§ Exercise description:
Give again only those lines from the start of the entries through the line holding "propone accesso", leaving them as they are.

Excerpts from a dataset
──────────────────────────────

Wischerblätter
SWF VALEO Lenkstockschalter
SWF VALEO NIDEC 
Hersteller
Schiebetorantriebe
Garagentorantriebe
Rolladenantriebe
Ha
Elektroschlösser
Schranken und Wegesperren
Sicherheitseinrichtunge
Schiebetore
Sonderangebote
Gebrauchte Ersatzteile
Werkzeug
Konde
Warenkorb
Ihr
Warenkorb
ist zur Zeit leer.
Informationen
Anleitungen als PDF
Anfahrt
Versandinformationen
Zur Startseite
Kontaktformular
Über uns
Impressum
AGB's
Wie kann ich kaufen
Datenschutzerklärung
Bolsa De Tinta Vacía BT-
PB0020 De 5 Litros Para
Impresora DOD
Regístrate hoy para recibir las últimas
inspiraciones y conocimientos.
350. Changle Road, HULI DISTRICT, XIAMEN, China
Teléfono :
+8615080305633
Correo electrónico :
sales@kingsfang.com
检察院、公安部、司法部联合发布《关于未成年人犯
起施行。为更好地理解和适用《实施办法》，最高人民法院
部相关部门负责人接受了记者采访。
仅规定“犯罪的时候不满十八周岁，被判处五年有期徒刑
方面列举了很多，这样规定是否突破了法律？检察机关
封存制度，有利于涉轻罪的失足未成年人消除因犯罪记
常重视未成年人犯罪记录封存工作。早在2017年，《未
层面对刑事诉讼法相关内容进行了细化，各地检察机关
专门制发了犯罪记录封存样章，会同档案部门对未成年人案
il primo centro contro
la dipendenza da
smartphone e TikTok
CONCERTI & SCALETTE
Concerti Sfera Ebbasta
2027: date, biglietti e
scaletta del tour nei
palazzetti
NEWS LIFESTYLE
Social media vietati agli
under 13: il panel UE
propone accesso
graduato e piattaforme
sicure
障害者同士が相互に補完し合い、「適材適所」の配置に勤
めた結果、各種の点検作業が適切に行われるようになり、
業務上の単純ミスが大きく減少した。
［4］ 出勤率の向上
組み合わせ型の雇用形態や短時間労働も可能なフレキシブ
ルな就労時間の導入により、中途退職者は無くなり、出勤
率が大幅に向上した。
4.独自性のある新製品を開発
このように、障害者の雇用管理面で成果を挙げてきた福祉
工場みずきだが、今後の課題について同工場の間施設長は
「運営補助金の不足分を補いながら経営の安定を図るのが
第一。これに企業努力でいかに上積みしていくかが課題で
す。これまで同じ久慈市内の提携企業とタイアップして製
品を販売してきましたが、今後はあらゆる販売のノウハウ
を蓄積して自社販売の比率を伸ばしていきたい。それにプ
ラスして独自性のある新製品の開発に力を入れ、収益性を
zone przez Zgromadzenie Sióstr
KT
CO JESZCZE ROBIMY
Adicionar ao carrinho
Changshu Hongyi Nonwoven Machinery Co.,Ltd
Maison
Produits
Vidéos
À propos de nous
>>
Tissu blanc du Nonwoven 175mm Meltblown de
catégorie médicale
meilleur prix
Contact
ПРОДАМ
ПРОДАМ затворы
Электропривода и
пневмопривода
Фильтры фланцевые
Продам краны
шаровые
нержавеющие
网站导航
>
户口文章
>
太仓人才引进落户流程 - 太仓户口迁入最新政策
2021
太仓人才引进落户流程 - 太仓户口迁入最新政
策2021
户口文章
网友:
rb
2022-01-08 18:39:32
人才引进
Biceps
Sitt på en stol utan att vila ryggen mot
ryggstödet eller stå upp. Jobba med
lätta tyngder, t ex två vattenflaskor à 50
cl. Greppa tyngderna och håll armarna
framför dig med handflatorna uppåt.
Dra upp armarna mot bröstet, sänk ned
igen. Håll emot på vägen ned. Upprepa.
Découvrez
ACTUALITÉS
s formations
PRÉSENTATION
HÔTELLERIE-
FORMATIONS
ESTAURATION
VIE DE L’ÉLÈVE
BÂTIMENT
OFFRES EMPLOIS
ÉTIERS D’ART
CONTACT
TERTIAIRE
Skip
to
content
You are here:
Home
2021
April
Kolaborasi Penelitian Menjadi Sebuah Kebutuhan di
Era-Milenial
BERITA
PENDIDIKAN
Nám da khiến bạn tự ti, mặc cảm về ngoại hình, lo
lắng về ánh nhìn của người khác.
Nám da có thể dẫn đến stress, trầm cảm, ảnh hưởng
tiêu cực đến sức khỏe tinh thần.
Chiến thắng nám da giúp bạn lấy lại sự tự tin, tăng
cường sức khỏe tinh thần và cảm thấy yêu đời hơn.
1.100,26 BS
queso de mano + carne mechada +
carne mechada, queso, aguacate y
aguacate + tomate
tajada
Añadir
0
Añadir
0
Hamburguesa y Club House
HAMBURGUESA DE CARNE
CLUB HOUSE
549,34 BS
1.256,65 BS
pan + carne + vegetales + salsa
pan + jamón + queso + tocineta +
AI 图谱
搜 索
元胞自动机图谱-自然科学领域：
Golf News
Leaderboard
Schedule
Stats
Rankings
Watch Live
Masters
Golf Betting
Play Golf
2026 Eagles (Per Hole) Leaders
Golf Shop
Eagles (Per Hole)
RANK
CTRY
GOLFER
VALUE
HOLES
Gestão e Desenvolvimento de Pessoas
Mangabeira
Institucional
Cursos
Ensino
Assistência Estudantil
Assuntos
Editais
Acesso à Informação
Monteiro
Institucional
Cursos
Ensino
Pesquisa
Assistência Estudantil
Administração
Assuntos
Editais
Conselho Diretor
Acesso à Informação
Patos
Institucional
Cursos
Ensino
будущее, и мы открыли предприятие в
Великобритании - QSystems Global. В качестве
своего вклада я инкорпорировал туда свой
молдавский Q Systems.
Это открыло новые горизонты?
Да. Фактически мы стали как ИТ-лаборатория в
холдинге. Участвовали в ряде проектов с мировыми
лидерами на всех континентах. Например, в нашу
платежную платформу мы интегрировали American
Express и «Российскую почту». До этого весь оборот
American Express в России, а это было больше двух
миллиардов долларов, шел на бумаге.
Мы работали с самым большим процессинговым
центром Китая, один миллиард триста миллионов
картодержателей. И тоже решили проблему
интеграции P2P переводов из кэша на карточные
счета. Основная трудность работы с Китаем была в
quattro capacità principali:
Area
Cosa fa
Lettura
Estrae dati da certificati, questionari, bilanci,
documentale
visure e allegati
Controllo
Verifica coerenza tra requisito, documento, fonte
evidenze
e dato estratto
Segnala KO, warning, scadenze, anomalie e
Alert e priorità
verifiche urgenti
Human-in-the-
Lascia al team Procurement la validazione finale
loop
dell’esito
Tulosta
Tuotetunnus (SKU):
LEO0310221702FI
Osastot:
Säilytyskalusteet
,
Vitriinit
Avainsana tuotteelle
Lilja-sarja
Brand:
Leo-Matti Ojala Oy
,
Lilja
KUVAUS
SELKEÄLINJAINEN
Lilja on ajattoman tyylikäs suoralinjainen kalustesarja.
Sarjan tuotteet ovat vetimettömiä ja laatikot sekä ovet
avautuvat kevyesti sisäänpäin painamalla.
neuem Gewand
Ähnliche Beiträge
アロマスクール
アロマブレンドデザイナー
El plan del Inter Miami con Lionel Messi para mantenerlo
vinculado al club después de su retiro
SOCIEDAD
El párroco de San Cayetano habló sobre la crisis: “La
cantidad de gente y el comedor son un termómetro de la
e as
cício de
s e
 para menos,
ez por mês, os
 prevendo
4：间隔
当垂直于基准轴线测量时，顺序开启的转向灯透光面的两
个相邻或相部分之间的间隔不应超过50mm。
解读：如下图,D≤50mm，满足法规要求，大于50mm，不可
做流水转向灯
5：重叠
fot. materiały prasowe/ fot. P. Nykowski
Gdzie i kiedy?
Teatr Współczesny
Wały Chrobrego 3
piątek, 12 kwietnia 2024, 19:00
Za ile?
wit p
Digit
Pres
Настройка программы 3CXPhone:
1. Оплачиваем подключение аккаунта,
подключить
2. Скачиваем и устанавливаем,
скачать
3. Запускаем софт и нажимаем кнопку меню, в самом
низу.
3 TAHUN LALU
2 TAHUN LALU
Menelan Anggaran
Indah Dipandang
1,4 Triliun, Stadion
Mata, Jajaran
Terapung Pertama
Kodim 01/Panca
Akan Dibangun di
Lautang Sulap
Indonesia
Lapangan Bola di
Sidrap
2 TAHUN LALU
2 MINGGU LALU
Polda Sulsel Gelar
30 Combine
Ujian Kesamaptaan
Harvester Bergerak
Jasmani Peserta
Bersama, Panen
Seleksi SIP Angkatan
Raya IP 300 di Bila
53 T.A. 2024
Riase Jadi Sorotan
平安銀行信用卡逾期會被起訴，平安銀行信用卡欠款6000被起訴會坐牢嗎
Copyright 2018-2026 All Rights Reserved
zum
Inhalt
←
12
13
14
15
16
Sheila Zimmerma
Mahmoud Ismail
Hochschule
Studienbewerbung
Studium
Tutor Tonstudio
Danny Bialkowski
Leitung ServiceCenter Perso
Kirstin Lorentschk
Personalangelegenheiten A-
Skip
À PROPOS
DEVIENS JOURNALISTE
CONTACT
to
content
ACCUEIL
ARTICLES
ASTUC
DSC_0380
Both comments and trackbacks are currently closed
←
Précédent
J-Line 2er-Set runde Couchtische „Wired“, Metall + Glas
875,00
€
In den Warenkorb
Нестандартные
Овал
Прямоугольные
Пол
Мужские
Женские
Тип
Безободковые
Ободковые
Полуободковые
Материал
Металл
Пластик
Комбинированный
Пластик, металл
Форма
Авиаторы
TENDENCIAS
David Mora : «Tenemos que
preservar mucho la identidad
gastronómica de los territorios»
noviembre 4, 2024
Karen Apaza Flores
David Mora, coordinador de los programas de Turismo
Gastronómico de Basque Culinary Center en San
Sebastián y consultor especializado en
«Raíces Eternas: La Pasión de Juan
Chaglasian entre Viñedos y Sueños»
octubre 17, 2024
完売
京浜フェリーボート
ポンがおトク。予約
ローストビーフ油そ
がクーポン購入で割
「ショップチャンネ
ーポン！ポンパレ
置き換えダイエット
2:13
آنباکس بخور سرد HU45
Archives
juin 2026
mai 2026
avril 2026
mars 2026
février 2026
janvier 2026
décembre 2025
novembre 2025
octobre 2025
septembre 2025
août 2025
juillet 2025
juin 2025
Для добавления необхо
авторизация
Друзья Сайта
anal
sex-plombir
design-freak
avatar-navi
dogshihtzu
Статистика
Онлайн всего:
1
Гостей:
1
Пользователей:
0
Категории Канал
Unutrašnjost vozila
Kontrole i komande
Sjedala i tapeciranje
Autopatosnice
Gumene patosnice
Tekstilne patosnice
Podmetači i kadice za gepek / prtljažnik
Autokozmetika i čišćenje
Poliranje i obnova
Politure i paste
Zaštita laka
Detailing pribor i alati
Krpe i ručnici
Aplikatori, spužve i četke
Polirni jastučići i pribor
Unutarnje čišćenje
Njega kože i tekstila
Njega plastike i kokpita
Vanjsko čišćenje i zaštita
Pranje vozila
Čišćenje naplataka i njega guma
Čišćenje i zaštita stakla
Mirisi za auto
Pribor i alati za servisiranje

──────────────────────────────

§ Written response:
Wischerblätter
SWF VALEO Lenkstockschalter
SWF VALEO NIDEC 
Hersteller
Schiebetorantriebe
Garagentorantriebe
Rolladenantriebe
Ha
Elektroschlösser
Schranken und Wegesperren
Sicherheitseinrichtunge
Schiebetore
Sonderangebote
Gebrauchte Ersatzteile
Werkzeug
Konde
Warenkorb
Ihr
Warenkorb
ist zur Zeit leer.
Informationen
Anleitungen als PDF
Anfahrt
Versandinformationen
Zur Startseite
Kontaktformular
Über uns
Impressum
AGB's
Wie kann ich kaufen
Datenschutzerklärung
Bolsa De Tinta Vacía BT-
PB0020 De 5 Litros Para
Impresora DOD
Regístrate hoy para recibir las últimas
inspiraciones y conocimientos.
350. Changle Road, HULI DISTRICT, XIAMEN, China
Teléfono :
+8615080305633
Correo electrónico :
sales@kingsfang.com
检察院、公安部、司法部联合发布《关于未成年人犯
起施行。为更好地理解和适用《实施办法》，最高人民法院
部相关部门负责人接受了记者采访。
仅规定“犯罪的时候不满十八周岁，被判处五年有期徒刑
方面列举了很多，这样规定是否突破了法律？检察机关
封存制度，有利于涉轻罪的失足未成年人消除因犯罪记
常重视未成年人犯罪记录封存工作。早在2017年，《未
层面对刑事诉讼法相关内容进行了细化，各地检察机关
专门制发了犯罪记录封存样章，会同档案部门对未成年人案
il primo centro contro
la dipendenza da
smartphone e TikTok
CONCERTI & SCALETTE
Concerti Sfera Ebbasta
2027: date, biglietti e
scaletta del tour nei
palazzetti
NEWS LIFESTYLE
Social media vietati agli
under 13: il panel UE
propone accesso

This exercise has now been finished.